Re: Syscall changes registers beyond %eax, on linux-i386

Richard B. Johnson (root@chaos.analogic.com)
Thu, 19 Sep 2002 15:40:52 -0400 (EDT)


On Thu, 19 Sep 2002, Richard Henderson wrote:

> On Thu, Sep 19, 2002 at 02:51:44PM -0400, Brian Gerst wrote:
> > > The parameter area belongs to the callee, and it may *always* be modified.
> >
> > The parameters can not be modified if they are declared const though,
> > that's my point.
>
> Yes they can.
>
> extern void bar(int x, int y, int z);
> void foo(const int a, const int b, const int c)
> {
> bar(a+1, b+1, c+1);
> }
>
> subl $12, %esp
> movl 20(%esp), %eax
> incl %eax
> movl %eax, 20(%esp)
> movl 16(%esp), %eax
> incl %eax
> incl 24(%esp)
> movl %eax, 16(%esp)
> addl $12, %esp
> jmp bar
>
> (Not sure why gcc doesn't use incl on all three memories, nor
> should it allocate that stack frame...)
>
>
> r~
>

Well it's not modifying those values. It's putting the
constant value into a register and modifying the value
in the register before calling a function that takes int.
Note that the parameter passed to the function, a, b, and c,
are local copies. gcc can whack those anyway it wants. In
fact, it does strange things above which may not be valid.
It subtracts an offset from esp for local variables ($12).
There aren't any local variables!. Therefore, it has to
access the passed parameters at their pushed offset + 12.
Then, after it's through mucking with them, it collapses
the local stack area (levels the stack), then jumps
to the called function. It will use the early 'call'
return-value to return to the caller.
It's really bad code because it could have done:

incl $0x04(%esp)
incl $0x08(%esp)
incl $0x1c(%esp)
jmp bar

Note that, in every case, the constant value was pushed onto the
stack and this function called. That copy of the constant value
can be trashed anyway the callee wants. It's his copy.
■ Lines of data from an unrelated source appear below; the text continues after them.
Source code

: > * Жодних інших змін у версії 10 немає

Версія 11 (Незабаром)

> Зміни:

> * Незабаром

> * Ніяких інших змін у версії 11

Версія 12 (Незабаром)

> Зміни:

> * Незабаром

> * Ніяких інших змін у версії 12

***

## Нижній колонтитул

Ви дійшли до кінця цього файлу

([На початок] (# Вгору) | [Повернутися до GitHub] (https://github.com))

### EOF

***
I thought you were going to do something like:

Script started on Thu Sep 19 15:22:05 2002
# cat zzz.c

int foo(const int a, const int b, const int c)
{
a += b;
a += c;
return a;
}
# gcc -c -o zzz zzz.c
zzz.c: In function `foo':
zzz.c:6: warning: assignment of read-only location
zzz.c:7: warning: assignment of read-only location
# exit
exit

Script done on Thu Sep 19 15:22:23 2002

Which makes gcc barf when you attempt to modify the
const value. This allows you to check if the code is
doing the wrong thing.

Cheers,
Dick Johnson
Penguin : Linux version 2.4.18 on an i686 machine (797.90 BogoMips).
The US military has given us many words, FUBAR, SNAFU, now ENRON.
Yes, top management were graduates of West Point and Annapolis.